Is there much more that can be said on this issue? 

What is just as interesting as what is being said is who is saying it. A casual observer would easily be able to search the internet for articles which criticise many aspects of what is known of the Government’s proposals, but they would be quite hard pressed to find many articles by people who actually support them. Can it be the case that these proposals have too few friends, or is it the case that the supporters lack the inclination to be as vocal in their views as are the opponents?

Organisations like Big Brother Watch, Privacy International, the Open Rights Group, Liberty and Justice have certainly got their act together, and they have developed compelling arguments and have assembled a wide body of evidence to support their own positions. In a mature democracy, when Governments consider measures that threaten traditional notions of privacy rights, it is necessary to rigorously challenge the Government’s intentions.   So I don’t criticise them for what they have done.

What does strike me as odd, however, is the one-sided nature of the public debate.  Where are the bill’s supporters, and why is it that their voice is hardly heard? Presumably, supporters do exist.

I don’t think it’s mainly the media’s fault that the debate has been so one-sided. I don’t for one second believe that there is a media-inspired conspiracy to smother the supporters. I just don’t see much evidence that the supporters are overly keen on liaising with each other or, more importantly, engaging in the sort of public debate that their opponents are enjoying.

Perhaps, in due course, we might hear from the national charity Victim Support. Do victims of crime have any views on the tools that should be available to public officials to investigate crime?

Perhaps, in due course, we might hear from local Police and Crime Commissioners.  These newly and democratically elected officials might well have some views on the resources that ought to be made available to police investigators. They are, after all, charged with challenging their local police forces to deliver value for money for the taxpayer, ensure that all public services work together to prevent crime, seek swift and sure justice, and reduce offending. As they focus on goals to reduce key crimes, improve public confidence in the police, and reduce costs, perhaps by using innovative technologies, surely they must be developing their own views on what surveillance techniques are appropriate and what are not.

Perhaps, in due course, we will also hear more from the surveillance regulators, as it is they whom the public will expect to guarantee that appropriate safeguards are in place, and that state officials who abuse their position are properly punished. 

There are, bewilderingly, a wide range of regulators and regulatory bodies that currently play a role in safeguarding the public interest in this field.
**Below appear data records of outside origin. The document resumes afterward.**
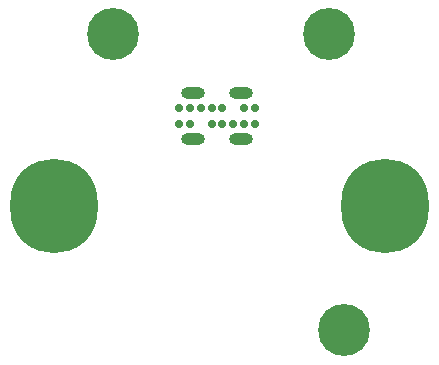
<source format=gbr>
%TF.GenerationSoftware,KiCad,Pcbnew,(6.0.10)*%
%TF.CreationDate,2023-09-05T22:10:59+02:00*%
%TF.ProjectId,Pump PCB,50756d70-2050-4434-922e-6b696361645f,rev?*%
%TF.SameCoordinates,Original*%
%TF.FileFunction,Soldermask,Bot*%
%TF.FilePolarity,Negative*%
%FSLAX46Y46*%
G04 Gerber Fmt 4.6, Leading zero omitted, Abs format (unit mm)*
G04 Created by KiCad (PCBNEW (6.0.10)) date 2023-09-05 22:10:59*
%MOMM*%
%LPD*%
G01*
G04 APERTURE LIST*
%ADD10C,4.400000*%
%ADD11O,7.400000X8.000000*%
%ADD12C,0.700000*%
%ADD13O,2.000000X1.000000*%
G04 APERTURE END LIST*
D10*
%TO.C,H1*%
X138557000Y-42500000D03*
%TD*%
%TO.C,H2*%
X120269000Y-42500000D03*
%TD*%
%TO.C,H3*%
X139827000Y-67564000D03*
%TD*%
D11*
%TO.C,H5*%
X143250000Y-57000000D03*
%TD*%
%TO.C,H6*%
X115250000Y-57000000D03*
%TD*%
D12*
%TO.C,J1*%
X125782000Y-48718000D03*
X126732000Y-48718000D03*
X127682000Y-48718000D03*
X128582000Y-48718000D03*
X129482000Y-48718000D03*
X131332000Y-48718000D03*
X132282000Y-48718000D03*
X132282000Y-50118000D03*
X131332000Y-50118000D03*
X130382000Y-50118000D03*
X129482000Y-50118000D03*
X128582000Y-50118000D03*
X126732000Y-50118000D03*
X125782000Y-50118000D03*
D13*
X131032000Y-47488000D03*
X127032000Y-47488000D03*
X131032000Y-51348000D03*
X127032000Y-51348000D03*
%TD*%
M02*

</source>
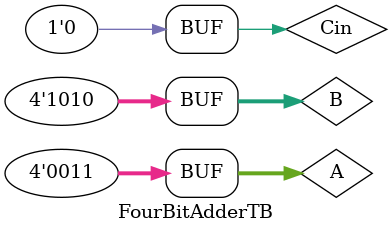
<source format=v>
module FourBitAdderTB;

	reg [3:0] A, B;
	reg [0:0] Cin;
	wire [0:0] Cout;
	wire[3:0] Sum;

	FourBitAdder test1(A,B,Cin,Sum,Cout);

	initial begin
		A = 2; B = 6; Cin = 0; #5;
		A = 6; B = 2; Cin = 0; #5;
		A = 3; B = 1; Cin = 0; #5;
		A = 15; B = 1; Cin = 0; #5;
		A = 3; B = 10; Cin = 0; #5;

	end

	initial begin
		$monitor($time, " A=%d B=%d Cin=%d Sum=%d Cout=%d", A, B, Cin, Sum, Cout);
	end
	
endmodule
</source>
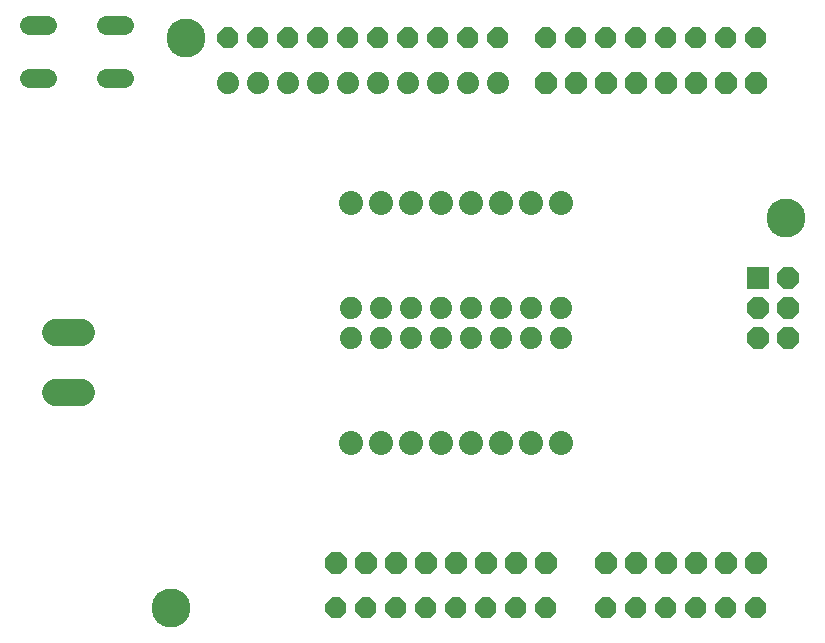
<source format=gbr>
G04 EAGLE Gerber RS-274X export*
G75*
%MOMM*%
%FSLAX34Y34*%
%LPD*%
%INSoldermask Bottom*%
%IPPOS*%
%AMOC8*
5,1,8,0,0,1.08239X$1,22.5*%
G01*
%ADD10C,3.301600*%
%ADD11P,1.924489X8X22.500000*%
%ADD12P,2.034460X8X22.500000*%
%ADD13R,1.879600X1.879600*%
%ADD14P,2.034460X8X292.500000*%
%ADD15C,1.879600*%
%ADD16P,2.034460X8X112.500000*%
%ADD17C,1.625600*%
%ADD18C,2.032000*%
%ADD19C,2.286000*%


D10*
X152400Y508000D03*
X139700Y25400D03*
X660400Y355600D03*
D11*
X533400Y508000D03*
X508000Y25400D03*
X558800Y508000D03*
X584200Y508000D03*
X609600Y508000D03*
X635000Y508000D03*
X508000Y508000D03*
X482600Y508000D03*
X457200Y508000D03*
X416560Y508000D03*
X391160Y508000D03*
X365760Y508000D03*
X340360Y508000D03*
X314960Y508000D03*
X289560Y508000D03*
X264160Y508000D03*
X238760Y508000D03*
X533400Y25400D03*
X558800Y25400D03*
X584200Y25400D03*
X609600Y25400D03*
X635000Y25400D03*
X457200Y25400D03*
X431800Y25400D03*
X406400Y25400D03*
X381000Y25400D03*
X355600Y25400D03*
X330200Y25400D03*
X213360Y508000D03*
X187960Y508000D03*
X304800Y25400D03*
X279400Y25400D03*
D12*
X661670Y279400D03*
X636270Y279400D03*
D13*
X636270Y304800D03*
D12*
X661670Y304800D03*
X661670Y254000D03*
X636270Y254000D03*
D14*
X457200Y63500D03*
X431800Y63500D03*
X406400Y63500D03*
X381000Y63500D03*
X355600Y63500D03*
X330200Y63500D03*
X304800Y63500D03*
X279400Y63500D03*
D15*
X187960Y469900D03*
X213360Y469900D03*
X238760Y469900D03*
X264160Y469900D03*
X289560Y469900D03*
X314960Y469900D03*
X340360Y469900D03*
X365760Y469900D03*
X391160Y469900D03*
X416560Y469900D03*
D16*
X457200Y469900D03*
X482600Y469900D03*
X508000Y469900D03*
X533400Y469900D03*
X558800Y469900D03*
X584200Y469900D03*
X609600Y469900D03*
X635000Y469900D03*
D14*
X635000Y63500D03*
X609600Y63500D03*
X584200Y63500D03*
X558800Y63500D03*
X533400Y63500D03*
X508000Y63500D03*
D17*
X99822Y473964D02*
X84582Y473964D01*
X84582Y519176D02*
X99822Y519176D01*
X34798Y473964D02*
X19558Y473964D01*
X19558Y519176D02*
X34798Y519176D01*
D15*
X469900Y279400D03*
X469900Y254000D03*
X444500Y279400D03*
X444500Y254000D03*
X419100Y279400D03*
X419100Y254000D03*
X393700Y279400D03*
X393700Y254000D03*
X368300Y279400D03*
X368300Y254000D03*
X342900Y279400D03*
X342900Y254000D03*
X317500Y279400D03*
X317500Y254000D03*
X292100Y279400D03*
X292100Y254000D03*
D18*
X292100Y368300D03*
X317500Y368300D03*
X342900Y368300D03*
X368300Y368300D03*
X393700Y368300D03*
X419100Y368300D03*
X444500Y368300D03*
X469900Y368300D03*
X469900Y165100D03*
X444500Y165100D03*
X419100Y165100D03*
X393700Y165100D03*
X368300Y165100D03*
X342900Y165100D03*
X317500Y165100D03*
X292100Y165100D03*
D19*
X62992Y259080D02*
X41148Y259080D01*
X41148Y208280D02*
X62992Y208280D01*
M02*

</source>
They include the Interception of Communications Commissioner, Information Commissioner, Surveillance Commissioner, Surveillance Camera Commissioner, Biometrics Commissioner, Intelligence Services Commissioner, the Police & Crime Commissioners, and the Investigatory Powers Tribunal. As the public (quite rightly) demand greater accountability from investigators, perhaps those listed above will play a more vocal and public role in providing the public with sufficient assurance - and evidence - that all is well.  

Perhaps we will not hear from many of the supporters, and the forthcoming Parliamentary debate will be characterised by a stream of criticism from those who have already developed a voice and are not afraid of using it.

Or will the Government get so spooked by a lack of vocal public support that it will decide not to proceed with new legislation at this stage? I hope not. Even the opponents probably have so many issues with the existing law that they would welcome an opportunity to change it.